The news is somewhat mixed on this front. Unfortunately, the people (including me) who have been most involved in this work from the Keystone and Oslo sides are unlikely to be able to drive it to completion due to changing priorities. However, there is still interest from the Nova side, and I heard rumors at the PTG that there may be enough operator interest in the common quota work that they would be able to have someone help out too. It would be great if this is still able to be completed as it would be a shame to waste all of the design work and implementation of unified limits that has already been done. The majority of the initial API is available for review and just needs some massaging to be ready to merge. Once that happens, projects can start consuming it and provide feedback on whether it meets their needs.

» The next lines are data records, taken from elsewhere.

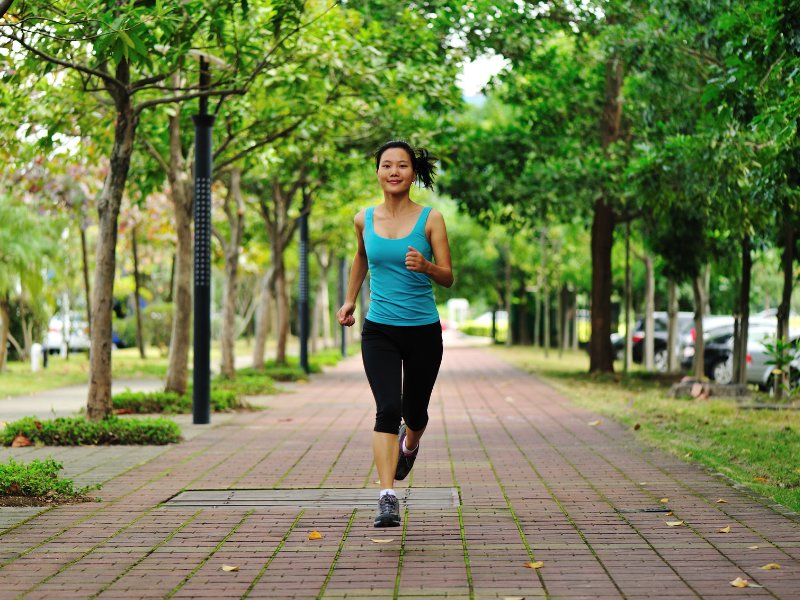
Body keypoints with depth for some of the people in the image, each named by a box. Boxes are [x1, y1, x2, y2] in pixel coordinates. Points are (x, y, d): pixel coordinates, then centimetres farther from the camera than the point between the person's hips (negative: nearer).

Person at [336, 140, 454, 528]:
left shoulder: (430, 219, -6)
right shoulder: (365, 220, 2)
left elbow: (448, 277, -7)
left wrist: (425, 266, -27)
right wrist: (350, 300, 24)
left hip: (423, 331, 0)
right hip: (379, 331, 0)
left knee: (414, 411, 14)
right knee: (387, 409, -17)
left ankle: (409, 444, 51)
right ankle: (387, 498, -18)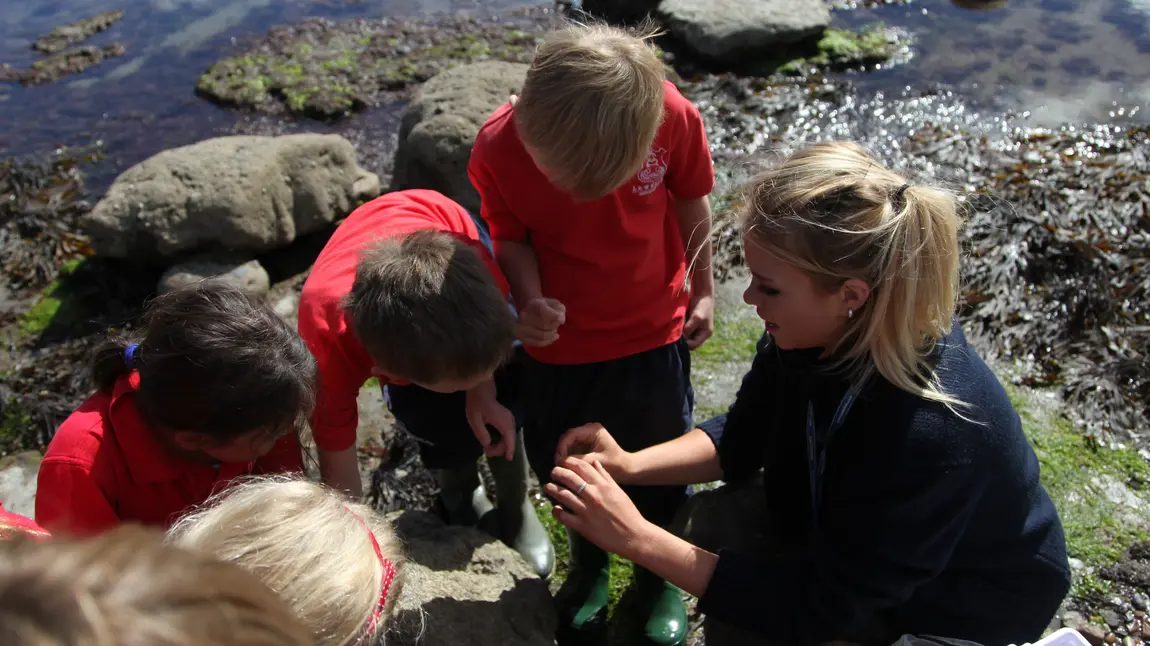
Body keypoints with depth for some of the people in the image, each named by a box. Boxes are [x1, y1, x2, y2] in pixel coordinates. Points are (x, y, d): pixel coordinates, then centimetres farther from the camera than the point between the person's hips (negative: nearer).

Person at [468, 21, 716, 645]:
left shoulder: (674, 117, -25)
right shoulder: (497, 149, -25)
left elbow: (690, 200, -6)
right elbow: (512, 237, -9)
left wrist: (703, 288, 5)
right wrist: (530, 300, -28)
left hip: (655, 331, 0)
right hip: (559, 341, 1)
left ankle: (660, 573, 49)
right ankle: (587, 561, 53)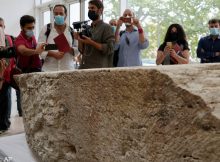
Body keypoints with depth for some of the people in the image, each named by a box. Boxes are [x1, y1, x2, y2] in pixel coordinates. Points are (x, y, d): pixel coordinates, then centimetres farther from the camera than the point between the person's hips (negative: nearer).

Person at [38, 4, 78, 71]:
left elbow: (77, 49, 10)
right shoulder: (46, 29, 4)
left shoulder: (71, 31, 10)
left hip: (68, 69, 2)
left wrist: (69, 49, -13)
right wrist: (53, 54, -17)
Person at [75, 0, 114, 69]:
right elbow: (83, 51, 16)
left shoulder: (106, 27, -4)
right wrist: (80, 40, -2)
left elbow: (109, 49, -15)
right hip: (84, 67, 6)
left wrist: (91, 42, -19)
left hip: (98, 68, -6)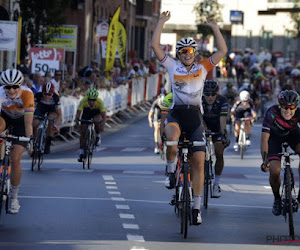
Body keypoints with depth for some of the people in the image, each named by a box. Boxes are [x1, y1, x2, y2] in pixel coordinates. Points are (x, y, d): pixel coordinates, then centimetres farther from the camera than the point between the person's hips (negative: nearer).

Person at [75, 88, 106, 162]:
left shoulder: (100, 102, -36)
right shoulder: (83, 101, -33)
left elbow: (104, 116, -37)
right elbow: (78, 113, -35)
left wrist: (102, 125, -53)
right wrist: (76, 121, -54)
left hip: (97, 113, -1)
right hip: (86, 113, 1)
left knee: (97, 121, -35)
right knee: (83, 132, -8)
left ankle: (98, 136, -5)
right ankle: (81, 153, 1)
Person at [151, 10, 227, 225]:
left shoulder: (202, 68, 9)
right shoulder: (172, 67, 6)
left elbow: (222, 51, 6)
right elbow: (155, 45, 0)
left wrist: (215, 27, 6)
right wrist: (162, 22, -1)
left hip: (195, 116, 1)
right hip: (176, 114, -1)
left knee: (199, 161, -6)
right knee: (172, 140, -37)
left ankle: (197, 207, 2)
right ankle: (171, 170, -7)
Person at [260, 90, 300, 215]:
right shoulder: (272, 113, -35)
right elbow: (264, 138, -36)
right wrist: (265, 160, -46)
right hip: (274, 136, -1)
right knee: (274, 171, -18)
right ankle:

Demo of Oslo Tools That Make Life Easier for Operators

A bit of shameless self-promotion, but this is a presentation I did in Shanghai. The recording isn't available yet, but I'll link it once it is. In essence, this was my attempt to evangelize some Oslo tools that have been added somewhat recently but people may not have been aware of. It covers what the tools are good for and how to actually use them.


As I tweeted on the last day of the PTG, this was a hard event for me to leave. Changes in my job responsibilities mean this was likely my last summit and my last opportunity to meet with the OpenStack family face-to-face. Overall it was a great week, albeit with some rough edges, which is a double-edged sword. If the week had gone terribly maybe I wouldn't have been so sad to leave, but on the other hand it was nice to go out on a high note.